- [Problem 1] Copy out the paragraph about Rodolfo Benitez in full, word for word.

- [Reading text]

Rodolfo Benitez is a senior in Aerospace Engineering at the University of Texas
at Austin. He is the Chief Engineer on the study and is responsible for the team
coordination. He also has been in charge of contacting the majority of the electrical
wiring suppliers. In conjunction with locating the electrical wiring needed to complete
the testing portion of the investigation, Rudy has also participated in the background
research and experimental test brainstorming. Three different methods discussed in more
detail later in the report, were used to age the wire in order to test the triboelectric effect
and determine whether the effect is increased with increasing age or damage. Rodolfo
Benitez was in charge of fatiguing the wire. In the infancy of the proposed aging
technique it was thought that transverse loading would be used to fatigue the wire;
however, Rodolfo decided, with the advice from his partners, that axial loading would be
best in fatiguing the wire because it would be simpler to quantify the damage. Hence,
Rodolfo and the other team members were in charge of refining one of the proposed
aging techniques by determining the actual aging process and quantifying all of the
qualitative aspects of the proposed aging technique. In addition, each member was
responsible for analyzing the data for their wire. Rodolfo used the axial loading
2
machine in the Aerospace materials laboratory to fatigue the wire. Rodolfo kept track of
the strain the wire experienced, the number of cycles, and the frequency.

(Stored data)
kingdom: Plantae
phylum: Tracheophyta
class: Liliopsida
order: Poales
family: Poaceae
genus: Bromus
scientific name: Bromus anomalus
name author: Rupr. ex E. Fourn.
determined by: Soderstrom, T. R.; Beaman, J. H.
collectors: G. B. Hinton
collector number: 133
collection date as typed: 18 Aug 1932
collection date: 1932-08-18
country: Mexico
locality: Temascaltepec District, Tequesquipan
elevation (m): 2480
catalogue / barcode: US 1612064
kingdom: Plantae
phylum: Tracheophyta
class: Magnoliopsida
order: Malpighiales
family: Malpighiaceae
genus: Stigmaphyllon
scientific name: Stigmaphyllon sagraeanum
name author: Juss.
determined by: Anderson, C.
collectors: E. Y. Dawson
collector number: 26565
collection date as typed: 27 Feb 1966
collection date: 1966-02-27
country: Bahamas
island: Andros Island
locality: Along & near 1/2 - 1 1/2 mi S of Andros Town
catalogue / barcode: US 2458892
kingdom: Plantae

- [Problem 2] Rewrite all of the herbarium sheet rows with "collector number" changed to "collection number", leaving everything else the same.

- [Solution 1]
Rodolfo Benitez is a senior in Aerospace Engineering at the University of Texas
at Austin. He is the Chief Engineer on the study and is responsible for the team
coordination. He also has been in charge of contacting the majority of the electrical
wiring suppliers. In conjunction with locating the electrical wiring needed to complete
the testing portion of the investigation, Rudy has also participated in the background
research and experimental test brainstorming. Three different methods discussed in more
detail later in the report, were used to age the wire in order to test the triboelectric effect
and determine whether the effect is increased with increasing age or damage. Rodolfo
Benitez was in charge of fatiguing the wire. In the infancy of the proposed aging
technique it was thought that transverse loading would be used to fatigue the wire;
however, Rodolfo decided, with the advice from his partners, that axial loading would be
best in fatiguing the wire because it would be simpler to quantify the damage. Hence,
Rodolfo and the other team members were in charge of refining one of the proposed
aging techniques by determining the actual aging process and quantifying all of the
qualitative aspects of the proposed aging technique. In addition, each member was
responsible for analyzing the data for their wire. Rodolfo used the axial loading
2
machine in the Aerospace materials laboratory to fatigue the wire. Rodolfo kept track of
the strain the wire experienced, the number of cycles, and the frequency.

- [Solution 2]
kingdom: Plantae
phylum: Tracheophyta
class: Liliopsida
order: Poales
family: Poaceae
genus: Bromus
scientific name: Bromus anomalus
name author: Rupr. ex E. Fourn.
determined by: Soderstrom, T. R.; Beaman, J. H.
collectors: G. B. Hinton
collection number: 133
collection date as typed: 18 Aug 1932
collection date: 1932-08-18
country: Mexico
locality: Temascaltepec District, Tequesquipan
elevation (m): 2480
catalogue / barcode: US 1612064
kingdom: Plantae
phylum: Tracheophyta
class: Magnoliopsida
order: Malpighiales
family: Malpighiaceae
genus: Stigmaphyllon
scientific name: Stigmaphyllon sagraeanum
name author: Juss.
determined by: Anderson, C.
collectors: E. Y. Dawson
collection number: 26565
collection date as typed: 27 Feb 1966
collection date: 1966-02-27
country: Bahamas
island: Andros Island
locality: Along & near 1/2 - 1 1/2 mi S of Andros Town
catalogue / barcode: US 2458892
kingdom: Plantae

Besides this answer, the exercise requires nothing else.